### Collected data entries

*-*-*

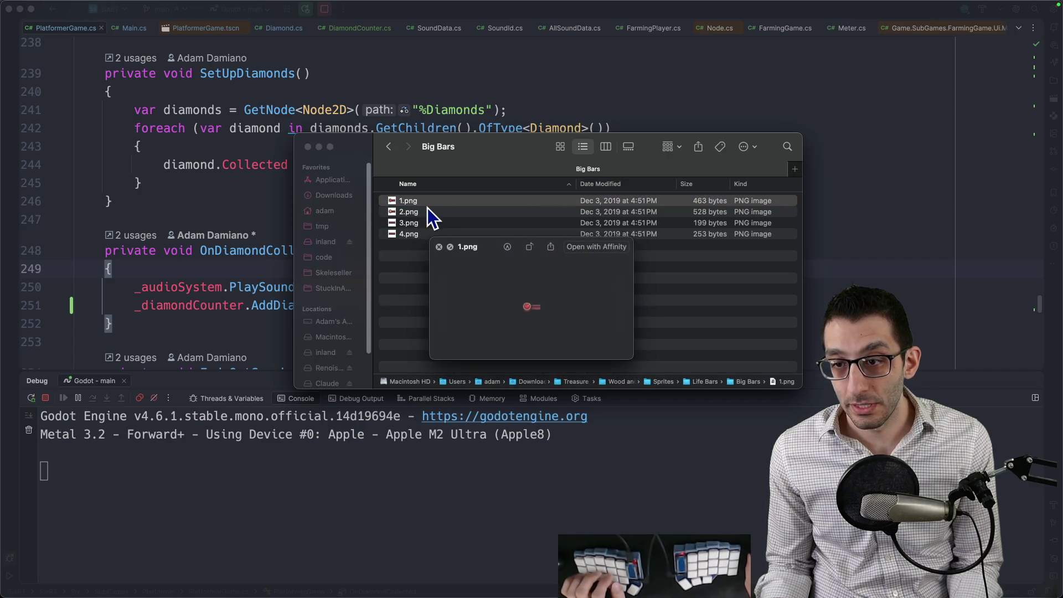
key(Down)
key(Down)
key(Down)
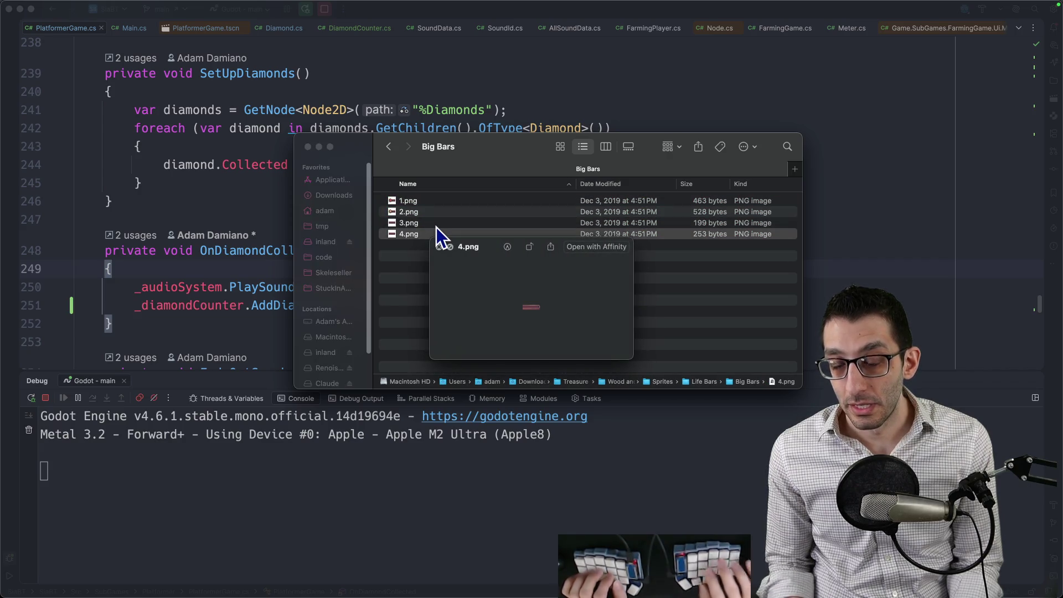
key(space)
Step: Preview the Colors folder images 1.png–4.png, then open 1.png in Affinity
key(super+Up)
key(Down)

*-*-*

### EXERCISE DIRECTIONS
Your answer must be the entries written out word for word, without their pictures.

### RESPONSE
key(Down)
key(Down)
key(Down)
key(space)
Step: Preview the Colors folder images 1.png–4.png, then open 1.png in Affinity
key(super+Up)
key(Down)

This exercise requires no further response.